***** PAGE EXCERPT *****

Abstract:
A digital demodulator utilizes voltage to frequency converters, digital counters and a computer to combine demodulation and analog to digital conversion into one step, therefore providing for in-phase and quadrature demodulation of amplitude modulated double sideband suppressed carrier signals. Accleration sinusoidal signals and phase reference pulses are input to a voltage to frequency converter and counter board which interfaces to a computer where the signals are demodulated using a digital demodulation scheme.

Description:
BACKGROUND OF THE INVENTION 
     1. Field of the Invention 
     The present invention is related to amplitude modulated carrier signals and more specifically to the demodulation of these signals. 
     2. Description of the Prior Art 
     The well-known process of using amplitude modulation to recover a baseband signal is the usual method utilized to recover modulated information such as gyroscopic output information. The demodulation of sensor signals can be extended to include quadrature detection demodulation so as to output the sine and cosine components as referenced to the case coordinate system of the sensor.

***** ENTRIES SUPPLIED *****

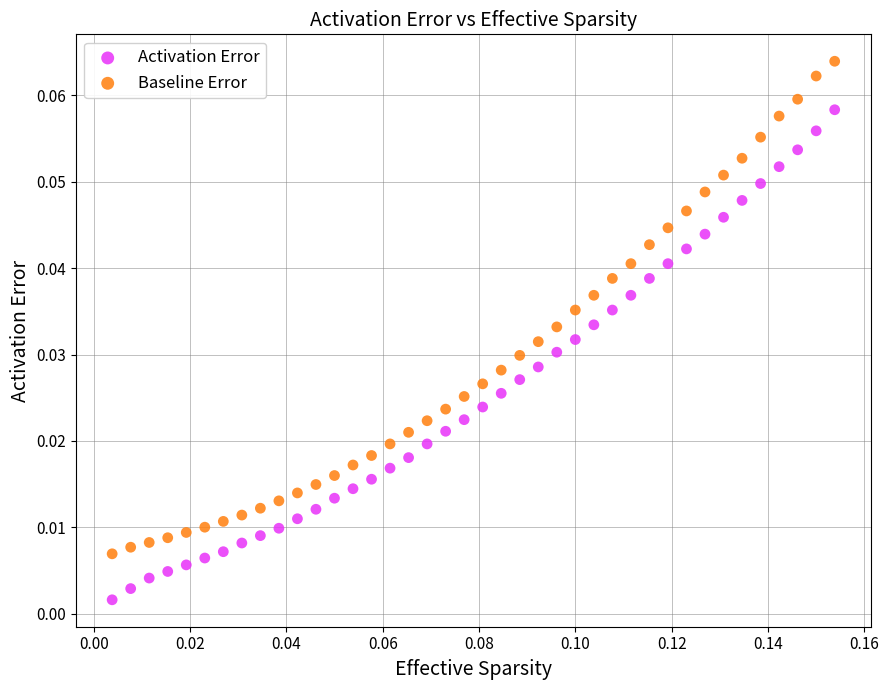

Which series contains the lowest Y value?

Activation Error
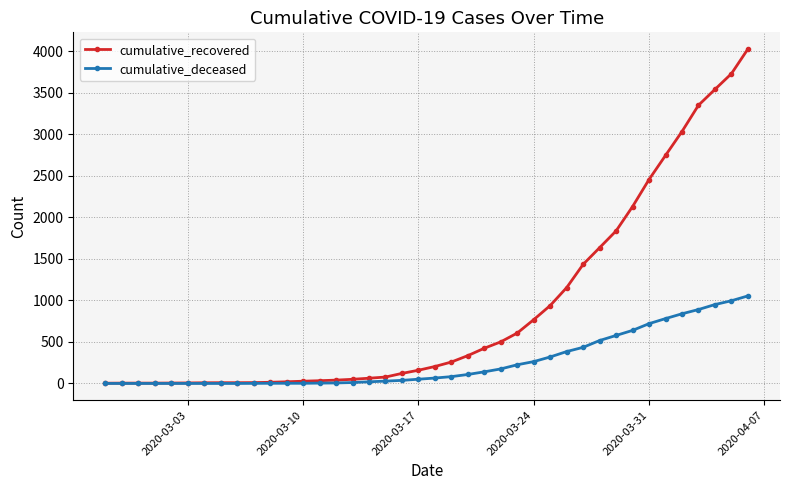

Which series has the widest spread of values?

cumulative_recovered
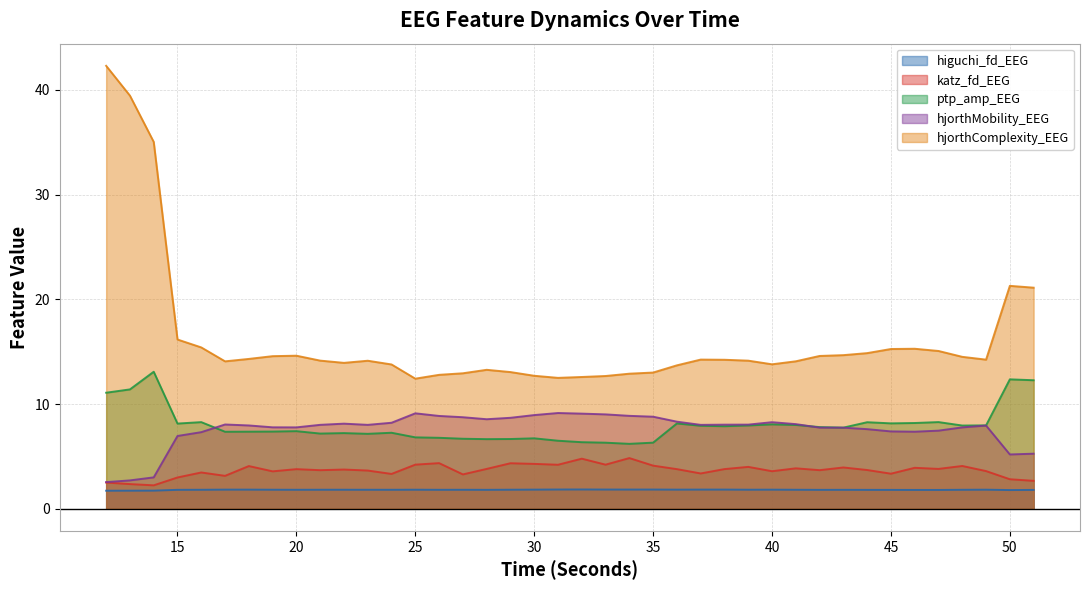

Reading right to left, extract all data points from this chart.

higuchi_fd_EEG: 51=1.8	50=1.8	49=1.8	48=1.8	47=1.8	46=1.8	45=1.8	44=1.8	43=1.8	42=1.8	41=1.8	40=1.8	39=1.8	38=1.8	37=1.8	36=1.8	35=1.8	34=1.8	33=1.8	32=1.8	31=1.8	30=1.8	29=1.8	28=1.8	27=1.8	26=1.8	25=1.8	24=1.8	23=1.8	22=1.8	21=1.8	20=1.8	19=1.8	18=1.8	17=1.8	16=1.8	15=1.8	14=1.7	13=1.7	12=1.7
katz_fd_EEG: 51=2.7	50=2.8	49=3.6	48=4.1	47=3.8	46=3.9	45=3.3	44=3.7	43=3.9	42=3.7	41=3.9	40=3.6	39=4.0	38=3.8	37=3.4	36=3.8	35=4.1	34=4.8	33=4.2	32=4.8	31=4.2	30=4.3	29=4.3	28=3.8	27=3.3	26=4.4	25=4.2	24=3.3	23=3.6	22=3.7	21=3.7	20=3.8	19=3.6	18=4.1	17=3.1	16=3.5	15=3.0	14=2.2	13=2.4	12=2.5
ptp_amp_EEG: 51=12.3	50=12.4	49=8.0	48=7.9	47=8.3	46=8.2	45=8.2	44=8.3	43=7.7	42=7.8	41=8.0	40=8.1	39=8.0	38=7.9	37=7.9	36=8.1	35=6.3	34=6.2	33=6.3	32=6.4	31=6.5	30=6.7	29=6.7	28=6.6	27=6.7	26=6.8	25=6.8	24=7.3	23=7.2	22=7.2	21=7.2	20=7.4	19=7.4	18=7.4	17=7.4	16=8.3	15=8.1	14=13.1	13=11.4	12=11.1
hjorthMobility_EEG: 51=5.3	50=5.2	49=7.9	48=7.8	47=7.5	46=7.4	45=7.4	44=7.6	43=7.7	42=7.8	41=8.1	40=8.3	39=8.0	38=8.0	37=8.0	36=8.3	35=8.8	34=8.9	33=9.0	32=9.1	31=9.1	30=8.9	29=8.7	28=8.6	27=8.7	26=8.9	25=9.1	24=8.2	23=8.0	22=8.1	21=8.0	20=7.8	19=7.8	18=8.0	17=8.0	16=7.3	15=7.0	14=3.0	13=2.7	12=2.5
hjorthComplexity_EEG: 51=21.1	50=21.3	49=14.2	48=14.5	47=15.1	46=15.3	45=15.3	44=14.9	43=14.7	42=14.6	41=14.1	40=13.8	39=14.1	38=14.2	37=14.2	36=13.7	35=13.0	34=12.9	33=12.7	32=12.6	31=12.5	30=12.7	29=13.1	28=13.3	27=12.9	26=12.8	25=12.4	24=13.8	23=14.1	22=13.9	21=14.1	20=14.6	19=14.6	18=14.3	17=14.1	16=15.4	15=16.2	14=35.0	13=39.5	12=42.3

*****

#### [WHAT THE EXERCISE ASKS]
Write the next part of the patent description of the digital demodulator for amplitude modulated carrier signals, beginning right after its sentence about quadrature detection demodulation.

#### [RESULT]
     There are several prior art techniques available for performing in-phase and quadrature demodulation of an amplitude modulated double sideband suppressed carrier signal. The requirement exists, however, for an apparatus that not only addresses the need to demodulate a sinusoidal signal, but also the need to convert this demodulated signal into digital format. All of the prior art techniques, however, require analog circuitry to perform the demodulation process and then separately, the demodulated signal is digitized with an analog to digital converter. 
     Analog circuits are subject to many error sources including temperature sensitivity, noise, and induced error voltages from EMI. These error sources can be addressed in traditional ways, but in applications that have a small scale factor of the output signals, any additional noise presents major problems and such sources must be carefully scrutinized. 
     Temperature compensation can be performed to minimize temperature related errors such as bias drifts but any compensation requires knowledge of the system that is often acquired from empirical testing Such testing is time consuming and therefore expensive. 
     Noise encountered in analog circuits can generally be classified into a few specific categories such as Johnson noise, flicker or 1/f noise, shot (or Schottky) noise or popcorn noise. The error contribution of each type of noise must be studied and weighed to determine a correct method of reduction. This analysis adds cost and time delays to the final product. 
     The requirement still exists for an accurate yet inexpensive method for demodulation of a sinusoidal signal into in-phase and quadrature components digital data.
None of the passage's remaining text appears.